Amir Ejmail


2024

pdf
DiaSet: An Annotated Dataset of Arabic Conversations
Abraham Israeli | Aviv Naaman | Guy Maduel | Rawaa Makhoul | Dana Qaraeen | Amir Ejmail | Dina Lisnanskey | Julian Jubran | Shai Fine | Kfir Bar
Proceedings of the 2024 Joint International Conference on Computational Linguistics, Language Resources and Evaluation (LREC-COLING 2024)

We introduce DiaSet, a novel dataset of dialectical Arabic speech, manually transcribed and annotated for two specific downstream tasks: sentiment analysis and named entity recognition.

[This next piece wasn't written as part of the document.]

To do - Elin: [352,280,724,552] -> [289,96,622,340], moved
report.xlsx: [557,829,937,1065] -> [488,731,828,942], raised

The dataset encapsulates the Palestine dialect, predominantly spoken in Palestine, Israel, and Jordan. Our dataset incorporates authentic conversations between YouTube influencers and their respective guests. Furthermore, we have enriched the dataset with simulated conversations initiated by inviting participants from various locales within the said regions. The participants were encouraged to engage in dialogues with our interviewer. Overall, DiaSet consists of 644.8K tokens and 23.2K annotated instances. Uniform writing standards were upheld during the transcription process. Additionally, we established baseline models by leveraging some of the pre-existing Arabic BERT language models, showcasing the potential applications and efficiencies of our dataset. We make DiaSet publicly available for further research.